Come tanti amici dei cani, anch’io guardando il mio “pastore meticcio” immagino che capisca ciò che dico e possa provare sensazioni simili a sentimenti umani. Naturalmente non possiamo saperlo. Ma, come essere vivente a cui voglio bene, spero anche per lui una vita oltre la vita. Si tratta di un pensiero sbagliato?

Se vogliamo bene a qualcuno, sentiamo il desiderio che questo essere continui ad esistere anche dopo la morte fisica. Qui la teologia deve recuperare molto. La distinzione classica tra uomo ed animale, secondo cui solo l’uomo possiede un’anima immortale e che quindi solo l’uomo può sperare in una vita oltre la vita terrena, oggi viene messa in questione. Sia papa Giovanni Paolo II che papa Francesco hanno espresso la convinzione che anche gli animali dispongano di un “soffio divino” che non perirà con la loro morte. Papa Francesco in una delle sue catechesi ha detto: «Un giorno rivedremo i nostri animali nell’eternità di Cristo». Se Dio, con il suo amore creativo, ha voluto gli animali, allora sicuramente li vorrà includere anche nel suo amore eterno e provvedere per loro una forma di compimento al di là della vita terrestre.

Rispettare gli animali in senso globale, in questa rinnovata etica ecologica, ci dovrebbe portare a comportamenti diversi anche per quanto riguarda gli allevamenti e le sperimentazioni scientifiche?

Si, decisamente!
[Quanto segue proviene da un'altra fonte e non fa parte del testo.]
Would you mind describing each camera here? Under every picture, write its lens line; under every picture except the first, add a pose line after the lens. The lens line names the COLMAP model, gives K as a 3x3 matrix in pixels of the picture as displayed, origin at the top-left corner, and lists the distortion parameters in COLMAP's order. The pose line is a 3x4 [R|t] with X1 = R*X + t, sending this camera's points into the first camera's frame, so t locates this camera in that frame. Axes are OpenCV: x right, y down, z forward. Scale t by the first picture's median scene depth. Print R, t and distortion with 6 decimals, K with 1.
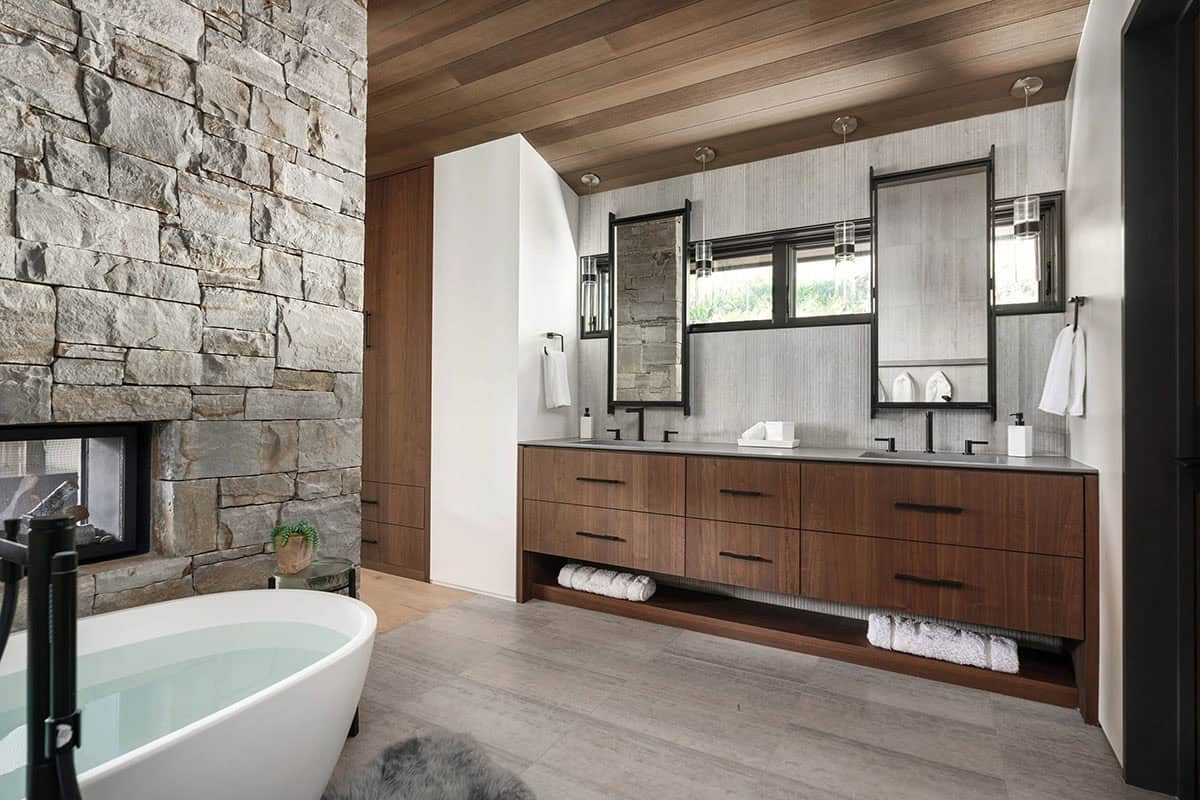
lens RADIAL K [[596.0, 0, 600.0], [0, 596.0, 400.0], [0, 0, 1]] dist [-0.001659, -0.000276]
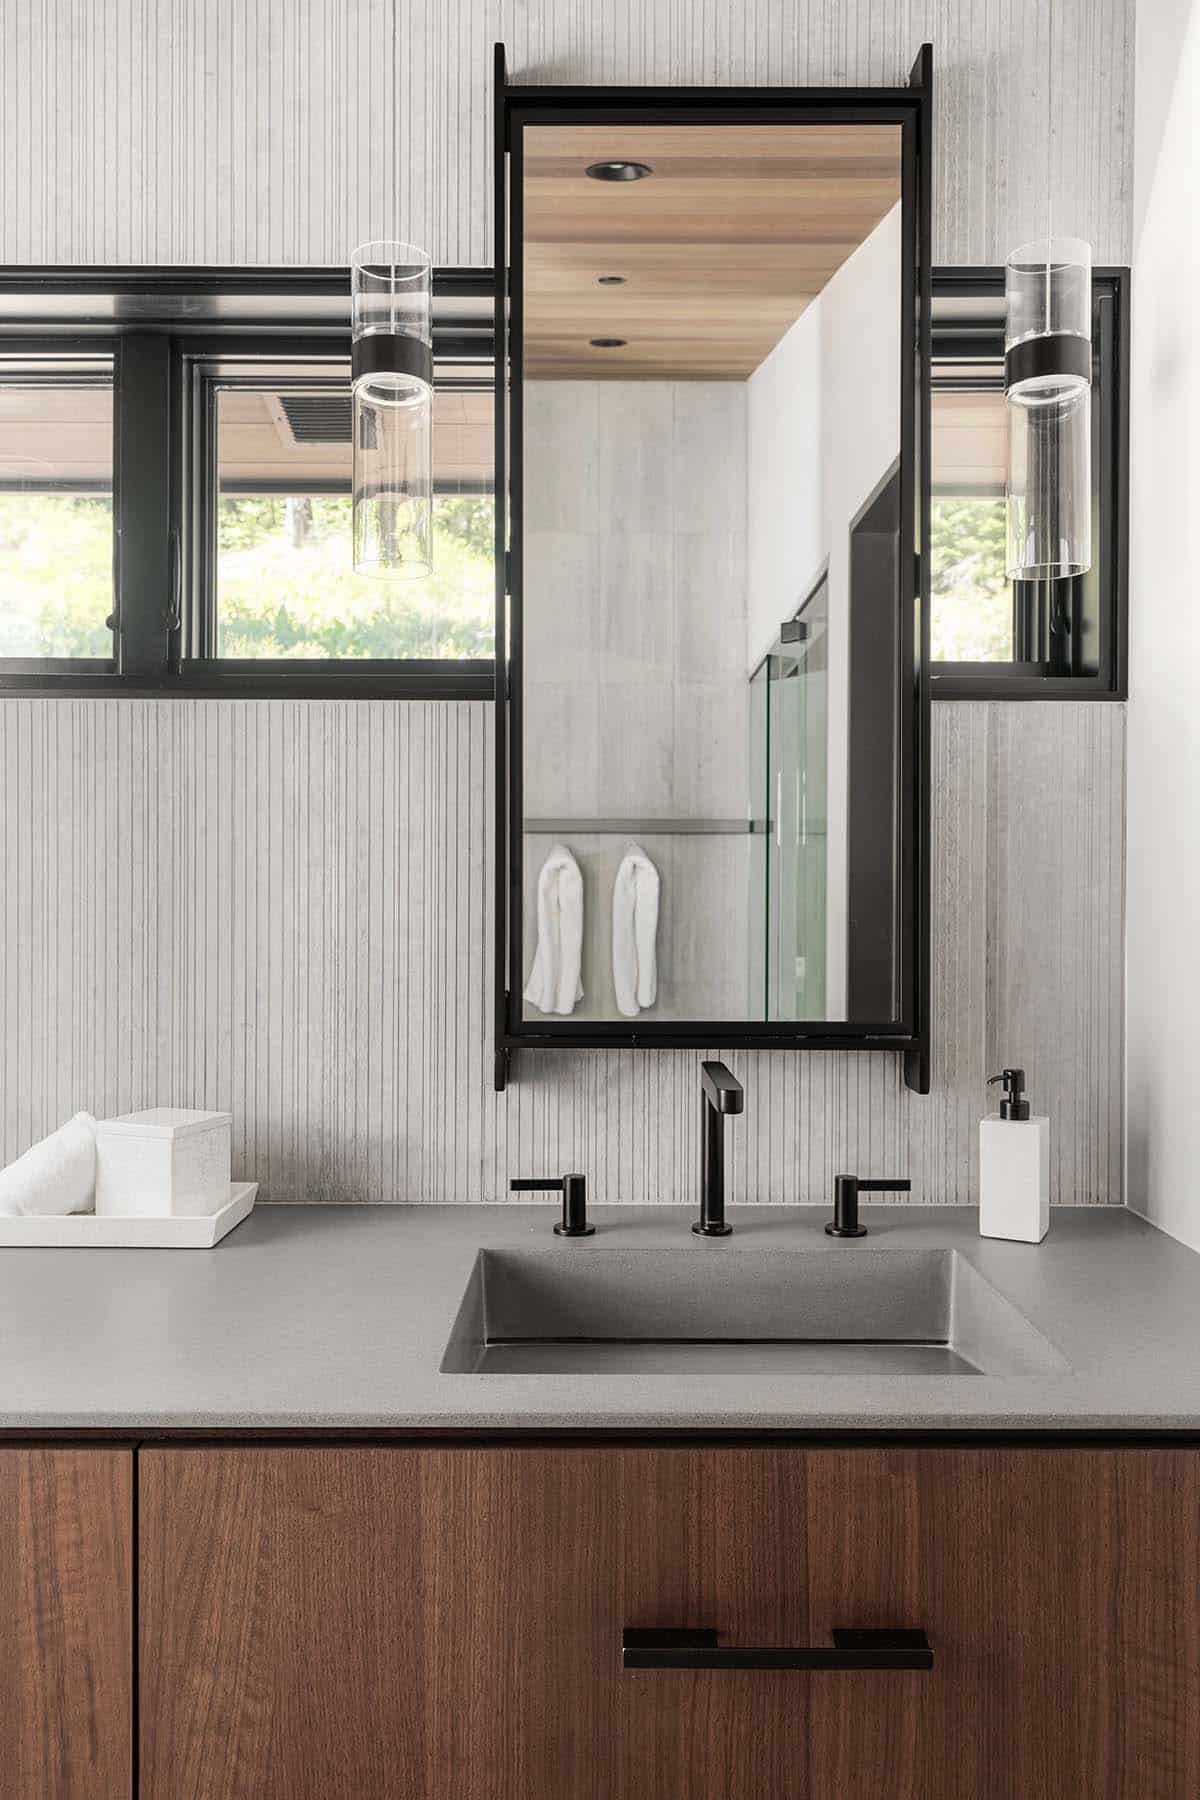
lens RADIAL K [[1164.3, 0, 600.0], [0, 1164.3, 900.0], [0, 0, 1]] dist [-0.080665, 0.075563]
pose [[0.864054, -0.011576, 0.503265, 0.257318], [-0.001226, 0.999684, 0.025100, -0.059218], [-0.503397, -0.022305, 0.863767, 0.579201]]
Bisogna integrare nelle nostre riflessioni anche questi animali come pure quelli selvatici. Anche per loro possiedono un valore proprio e riflettono un raggio dell’infinita sapienza e bontà di Dio. Considerando le condizioni generali negli allevamenti e il numero immenso di animali macellati – in Italia circa 600 milioni all’anno, pesca esclusa – oppure tenendo conto del pericolo di estinzione di innumerevoli specie, dobbiamo ripensare e ridefinire seriamente e fondamentalmente la relazione uomo-animale.